340B.
Three numbers and one letter.
What does it mean?
For most Americans, it’s an unknown part of the federal health care bureaucracy. It only shows up for the people it helps every day.
Here are some illustrative examples:

A mom, who is a part-time worker with no insurance, needs help paying for insulin and glucose monitoring supplies. She’s among the roughly 12% of working-age adults (18-64) who have no health care coverage. Right now, a federally qualified health center (FQHC) uses 340B discounts to provide insulin at a fraction of the retail cost (sometimes $10-20 instead of over $300). This allows her to afford consistent treatment and avoids emergency hospital visits.
A cancer patient, living in a rural state, needs ongoing chemotherapy. His small hospital uses 340B savings to keep its oncology unit open and offer discounted cancer drugs. This means he can receive treatment close to home instead of traveling hours away, improving his survival chances and reducing costs.


A young child with asthma, living in a low-income urban neighborhood, suffers from frequent asthma attacks due to inconsistent access to inhalers. A community clinic uses 340B savings to operate a free pediatric asthma program, providing inhalers and education. This means her ER visits drop dramatically and she can attend school regularly.
How Covered Entities Make a Difference
As you can tell, the savings the 340B Drug Pricing Program creates make a real difference in the lives of patients. It enables what are called “covered entities” to stretch scarce federal resources as far as possible, reaching more eligible patients and providing more comprehensive services.
In simple terms, here’s how it works:
- The covered entity purchases the drug at a steep discount (340B price)
- They dispense/administer the drug to a patient
- They bill the payer (Medicaid, Medicare, or commercial insurance) using standard billing rates (not the 340B price)

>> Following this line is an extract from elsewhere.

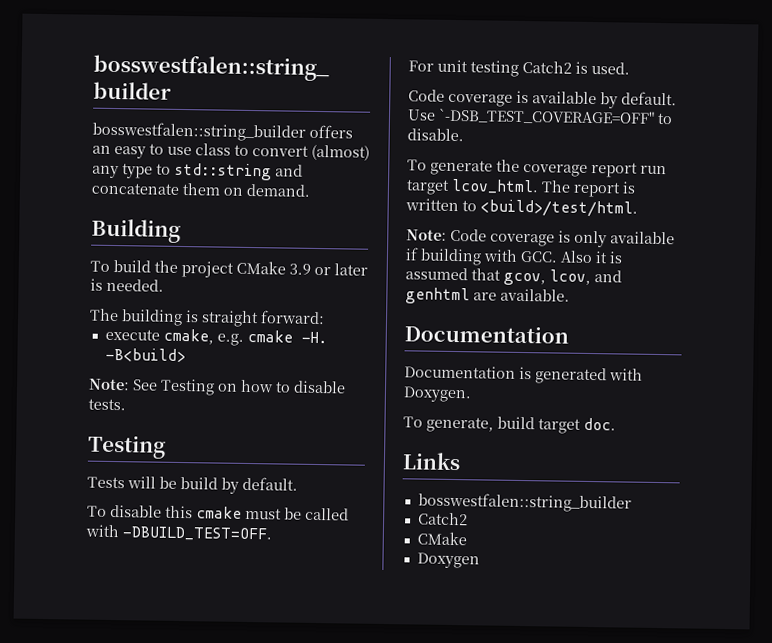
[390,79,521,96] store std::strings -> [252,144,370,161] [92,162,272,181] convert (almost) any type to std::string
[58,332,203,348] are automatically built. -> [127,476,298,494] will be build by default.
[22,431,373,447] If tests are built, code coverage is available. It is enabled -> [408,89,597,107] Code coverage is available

The difference between reimbursement and acquisition cost equals the margin (savings) for the covered entity. That margin is what supports safety-net services.
The covered entities include health centers and what are called “look-alikes,” as well as Ryan White clinics and State AIDS Drug Assistance programs, Medicare/Medicaid Disproportionate Share Hospitals, children’s hospitals and other safety net providers.

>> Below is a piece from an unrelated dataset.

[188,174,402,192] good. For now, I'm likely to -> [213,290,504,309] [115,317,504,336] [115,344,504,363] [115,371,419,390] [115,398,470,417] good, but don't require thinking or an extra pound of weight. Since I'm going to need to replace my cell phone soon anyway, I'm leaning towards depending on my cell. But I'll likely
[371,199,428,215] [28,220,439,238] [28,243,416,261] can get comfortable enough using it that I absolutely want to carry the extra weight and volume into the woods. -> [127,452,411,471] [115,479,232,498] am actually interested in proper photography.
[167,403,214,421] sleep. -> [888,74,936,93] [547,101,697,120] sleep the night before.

To participate in the 340B Program, eligible organizations/covered entities must register and be enrolled with the 340B program and comply with all 340B Program requirements. Once enrolled, covered entities are assigned a 340B identification number that vendors verify before allowing an organization to purchase 340B discounted drugs.
The program facilitated more than $80 billion in drug purchases in 2024, according to federal data, making it a major component of the nation’s health care landscape. Sagebrush Health Services in Nevada is proud to be a covered entity.
What Happens When the Drug Discount Disappears?
The system depends on manufacturers honoring the price ceilings they agreed to. The discount is not arbitrary. Federal law sets a ceiling price based on a statutory formula. Manufacturers who participate in the program agree to honor that formula. In return, they gain access to the massive Medicaid market.
Sagebrush alleges that Amgen charged prices that bore no relation to the statutory ceiling price formula. Sagebrush says this resulted in less money for patient care and more money flowing to a company that had already agreed to play by the rules.
Furthermore, Amgen also reversed previously extended discounts, clawing back millions of dollars in savings and charging Sagebrush the full price of the drugs.
Next Steps
Sagebrush filed suit against Amgen to challenge this conduct. The case raises a question that affects every 340B covered entity in the country: can covered entities hold drug manufacturers accountable when they ignore pricing obligations?
Recent legal developments suggest the answer is “yes.” We will cover those developments in upcoming posts.